Task to complete: Find the line in the data below that contains "Rendered at 1241 by 1754 pixels.". Return that line and all the lines after it, unchanged.

BEGIN Provided data

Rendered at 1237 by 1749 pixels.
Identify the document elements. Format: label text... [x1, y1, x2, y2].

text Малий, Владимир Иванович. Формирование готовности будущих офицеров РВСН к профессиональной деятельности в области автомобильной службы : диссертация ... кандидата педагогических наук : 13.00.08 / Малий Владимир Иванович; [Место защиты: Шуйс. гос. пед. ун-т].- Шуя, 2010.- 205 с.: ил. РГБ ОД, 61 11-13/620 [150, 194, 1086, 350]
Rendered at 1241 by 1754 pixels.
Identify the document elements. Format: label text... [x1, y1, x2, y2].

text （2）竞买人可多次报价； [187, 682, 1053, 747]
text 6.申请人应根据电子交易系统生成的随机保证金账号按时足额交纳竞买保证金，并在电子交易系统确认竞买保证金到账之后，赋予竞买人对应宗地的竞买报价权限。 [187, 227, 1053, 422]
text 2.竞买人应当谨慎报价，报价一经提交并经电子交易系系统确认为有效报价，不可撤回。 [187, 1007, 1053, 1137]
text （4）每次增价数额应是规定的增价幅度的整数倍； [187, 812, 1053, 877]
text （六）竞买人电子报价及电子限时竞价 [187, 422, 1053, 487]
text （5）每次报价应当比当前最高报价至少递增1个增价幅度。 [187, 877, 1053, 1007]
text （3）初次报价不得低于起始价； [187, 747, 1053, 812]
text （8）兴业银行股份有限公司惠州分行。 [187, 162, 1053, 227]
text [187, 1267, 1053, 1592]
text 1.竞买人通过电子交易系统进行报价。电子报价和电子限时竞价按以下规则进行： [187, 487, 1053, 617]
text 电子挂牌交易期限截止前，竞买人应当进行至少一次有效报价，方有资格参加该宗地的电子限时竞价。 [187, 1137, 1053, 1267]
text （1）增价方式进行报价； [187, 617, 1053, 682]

END Provided data

Exercise answer:
Rendered at 1241 by 1754 pixels.
Identify the document elements. Format: label text... [x1, y1, x2, y2].

text （2）竞买人可多次报价； [187, 682, 1053, 747]
text 6.申请人应根据电子交易系统生成的随机保证金账号按时足额交纳竞买保证金，并在电子交易系统确认竞买保证金到账之后，赋予竞买人对应宗地的竞买报价权限。 [187, 227, 1053, 422]
text 2.竞买人应当谨慎报价，报价一经提交并经电子交易系系统确认为有效报价，不可撤回。 [187, 1007, 1053, 1137]
text （4）每次增价数额应是规定的增价幅度的整数倍； [187, 812, 1053, 877]
text （六）竞买人电子报价及电子限时竞价 [187, 422, 1053, 487]
text （5）每次报价应当比当前最高报价至少递增1个增价幅度。 [187, 877, 1053, 1007]
text （3）初次报价不得低于起始价； [187, 747, 1053, 812]
text （8）兴业银行股份有限公司惠州分行。 [187, 162, 1053, 227]
text [187, 1267, 1053, 1592]
text 1.竞买人通过电子交易系统进行报价。电子报价和电子限时竞价按以下规则进行： [187, 487, 1053, 617]
text 电子挂牌交易期限截止前，竞买人应当进行至少一次有效报价，方有资格参加该宗地的电子限时竞价。 [187, 1137, 1053, 1267]
text （1）增价方式进行报价； [187, 617, 1053, 682]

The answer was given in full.